Some samples use a biased statistical design which nevertheless allows the estimation of parameters. The U.S. National Center for Health Statistics,
for example, deliberately oversamples from minority populations in many
of its nationwide surveys in order to gain sufficient precision for
estimates within these groups.
These surveys require the use of sample weights (see later on) to
produce proper estimates across all ethnic groups. Provided that certain
conditions are met (chiefly that the weights are calculated and used
correctly) these samples permit accurate estimation of population
parameters.
Historical examples
A classic example of a biased sample and the misleading results it
produced occurred in 1936. In the early days of opinion polling, the
American Literary Digest magazine collected over two million postal surveys and predicted that the Republican candidate in the U.S. presidential election, Alf Landon, would beat the incumbent president, Franklin Roosevelt,
by a large margin. The result was the exact opposite. The Literary
Digest survey represented a sample collected from readers of the
magazine, supplemented by records of registered automobile owners and
telephone users. This sample included an over-representation of
individuals who were rich, who, as a group, were more likely to vote for
the Republican candidate. In contrast, a poll of only 50 thousand
citizens selected by George Gallup's organization successfully predicted the result, leading to the popularity of the Gallup poll.

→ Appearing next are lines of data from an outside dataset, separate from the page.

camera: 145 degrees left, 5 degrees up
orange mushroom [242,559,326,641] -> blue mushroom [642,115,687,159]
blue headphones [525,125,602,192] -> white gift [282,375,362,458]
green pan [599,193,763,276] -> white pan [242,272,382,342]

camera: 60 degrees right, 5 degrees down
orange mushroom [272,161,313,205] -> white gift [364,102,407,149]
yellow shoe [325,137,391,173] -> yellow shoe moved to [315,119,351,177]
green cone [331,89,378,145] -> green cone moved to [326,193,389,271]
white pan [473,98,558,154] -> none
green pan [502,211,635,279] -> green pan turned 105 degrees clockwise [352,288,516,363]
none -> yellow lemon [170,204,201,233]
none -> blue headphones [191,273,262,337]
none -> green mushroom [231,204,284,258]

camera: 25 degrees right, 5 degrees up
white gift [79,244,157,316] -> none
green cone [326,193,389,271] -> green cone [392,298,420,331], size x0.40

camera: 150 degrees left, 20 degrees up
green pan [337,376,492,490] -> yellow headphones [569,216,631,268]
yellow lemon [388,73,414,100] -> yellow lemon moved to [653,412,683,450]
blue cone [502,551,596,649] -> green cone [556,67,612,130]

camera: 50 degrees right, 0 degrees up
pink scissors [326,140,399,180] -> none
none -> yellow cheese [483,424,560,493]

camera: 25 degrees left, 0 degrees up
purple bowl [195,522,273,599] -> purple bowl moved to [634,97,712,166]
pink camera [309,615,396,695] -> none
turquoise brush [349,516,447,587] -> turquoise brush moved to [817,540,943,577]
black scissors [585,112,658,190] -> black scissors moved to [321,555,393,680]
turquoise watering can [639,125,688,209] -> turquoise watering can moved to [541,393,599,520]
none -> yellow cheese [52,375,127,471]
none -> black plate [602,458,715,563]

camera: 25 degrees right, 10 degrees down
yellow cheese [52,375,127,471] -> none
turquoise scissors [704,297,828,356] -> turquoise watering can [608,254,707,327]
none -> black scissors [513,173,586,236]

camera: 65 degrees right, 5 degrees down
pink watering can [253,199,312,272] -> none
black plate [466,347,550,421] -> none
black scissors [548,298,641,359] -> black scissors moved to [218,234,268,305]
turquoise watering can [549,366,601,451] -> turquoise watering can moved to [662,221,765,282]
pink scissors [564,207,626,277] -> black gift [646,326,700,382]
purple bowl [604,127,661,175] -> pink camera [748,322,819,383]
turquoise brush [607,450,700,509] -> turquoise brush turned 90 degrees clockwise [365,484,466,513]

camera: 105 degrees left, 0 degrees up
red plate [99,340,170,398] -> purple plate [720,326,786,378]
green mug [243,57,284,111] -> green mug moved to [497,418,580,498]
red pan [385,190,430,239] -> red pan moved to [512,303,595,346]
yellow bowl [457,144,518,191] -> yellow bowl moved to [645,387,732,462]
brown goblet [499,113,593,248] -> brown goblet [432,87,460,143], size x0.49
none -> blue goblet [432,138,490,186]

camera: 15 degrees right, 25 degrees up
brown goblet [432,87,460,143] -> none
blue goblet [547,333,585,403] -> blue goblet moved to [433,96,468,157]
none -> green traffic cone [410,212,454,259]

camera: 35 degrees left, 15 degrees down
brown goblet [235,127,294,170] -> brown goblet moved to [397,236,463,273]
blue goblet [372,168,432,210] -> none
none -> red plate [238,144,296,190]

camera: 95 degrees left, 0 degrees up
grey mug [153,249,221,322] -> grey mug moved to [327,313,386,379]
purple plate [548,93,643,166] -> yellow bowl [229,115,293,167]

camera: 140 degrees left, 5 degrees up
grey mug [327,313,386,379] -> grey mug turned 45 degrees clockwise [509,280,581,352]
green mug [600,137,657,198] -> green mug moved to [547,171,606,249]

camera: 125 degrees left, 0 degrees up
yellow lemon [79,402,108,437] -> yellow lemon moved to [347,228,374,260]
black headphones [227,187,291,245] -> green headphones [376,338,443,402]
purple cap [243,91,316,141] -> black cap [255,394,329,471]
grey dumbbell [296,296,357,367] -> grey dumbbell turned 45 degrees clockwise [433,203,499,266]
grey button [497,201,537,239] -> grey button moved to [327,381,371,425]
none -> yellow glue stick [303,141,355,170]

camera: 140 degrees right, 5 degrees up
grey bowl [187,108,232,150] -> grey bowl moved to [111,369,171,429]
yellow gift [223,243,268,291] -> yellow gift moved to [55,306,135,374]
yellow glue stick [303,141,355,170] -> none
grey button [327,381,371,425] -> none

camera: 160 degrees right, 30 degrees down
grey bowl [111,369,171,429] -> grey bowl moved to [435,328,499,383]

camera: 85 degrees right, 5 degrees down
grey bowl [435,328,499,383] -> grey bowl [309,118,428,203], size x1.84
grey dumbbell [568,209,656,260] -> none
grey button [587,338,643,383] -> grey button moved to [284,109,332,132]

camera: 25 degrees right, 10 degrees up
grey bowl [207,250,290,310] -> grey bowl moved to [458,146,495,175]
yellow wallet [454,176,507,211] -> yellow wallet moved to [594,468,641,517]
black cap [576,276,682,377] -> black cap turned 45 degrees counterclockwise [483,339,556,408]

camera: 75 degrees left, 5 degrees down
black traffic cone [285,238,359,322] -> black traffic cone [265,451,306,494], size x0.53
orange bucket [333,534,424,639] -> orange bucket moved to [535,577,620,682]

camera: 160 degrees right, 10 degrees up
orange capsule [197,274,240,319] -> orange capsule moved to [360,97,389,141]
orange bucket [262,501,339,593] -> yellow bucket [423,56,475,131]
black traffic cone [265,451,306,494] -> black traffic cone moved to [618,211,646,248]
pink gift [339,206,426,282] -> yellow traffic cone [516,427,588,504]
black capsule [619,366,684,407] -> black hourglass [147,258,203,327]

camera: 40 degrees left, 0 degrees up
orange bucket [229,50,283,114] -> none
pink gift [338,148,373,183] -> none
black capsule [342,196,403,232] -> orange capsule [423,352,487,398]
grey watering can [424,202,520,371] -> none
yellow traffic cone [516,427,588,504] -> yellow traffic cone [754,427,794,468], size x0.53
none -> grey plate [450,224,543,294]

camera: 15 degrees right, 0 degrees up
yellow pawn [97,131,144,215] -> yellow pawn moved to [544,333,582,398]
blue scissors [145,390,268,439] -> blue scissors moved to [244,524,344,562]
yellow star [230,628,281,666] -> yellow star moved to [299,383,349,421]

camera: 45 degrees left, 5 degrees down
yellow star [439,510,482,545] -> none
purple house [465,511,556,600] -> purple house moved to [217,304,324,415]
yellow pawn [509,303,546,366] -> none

Another classic example occurred in the 1948 presidential election. On election night, the Chicago Tribune printed the headline DEWEY DEFEATS TRUMAN, which turned out to be mistaken. In the morning the grinning president-elect, Harry S. Truman,
was photographed holding a newspaper bearing this headline. The reason
the Tribune was mistaken is that their editor trusted the results of a phone survey.
Survey research was then in its infancy, and few academics realized
that a sample of telephone users was not representative of the general
population. Telephones were not yet widespread, and those who had them
tended to be prosperous and have stable addresses. (In many cities, the Bell System telephone directory contained the same names as the Social Register). In addition, the Gallup poll that the Tribune based its headline on was over two weeks old at the time of the printing.
Statistical corrections for a biased sample
If
entire segments of the population are excluded from a sample, then
there are no adjustments that can produce estimates that are
representative of the entire population. But if some groups are
underrepresented and the degree of underrepresentation can be
quantified, then sample weights can correct the bias. However, the
success of the correction is limited to the selection model chosen. If
certain variables are missing the methods used to correct the bias could
be inaccurate.
For example, a hypothetical population might include 10 million
men and 10 million women. Suppose that a biased sample of 100 patients
included 20 men and 80 women. A researcher could correct for this
imbalance by attaching a weight of 2.5 for each male and 0.625 for each
female. This would adjust any estimates to achieve the same expected
value as a sample that included exactly 50 men and 50 women, unless men
and women differed in their likelihood of taking part in the survey.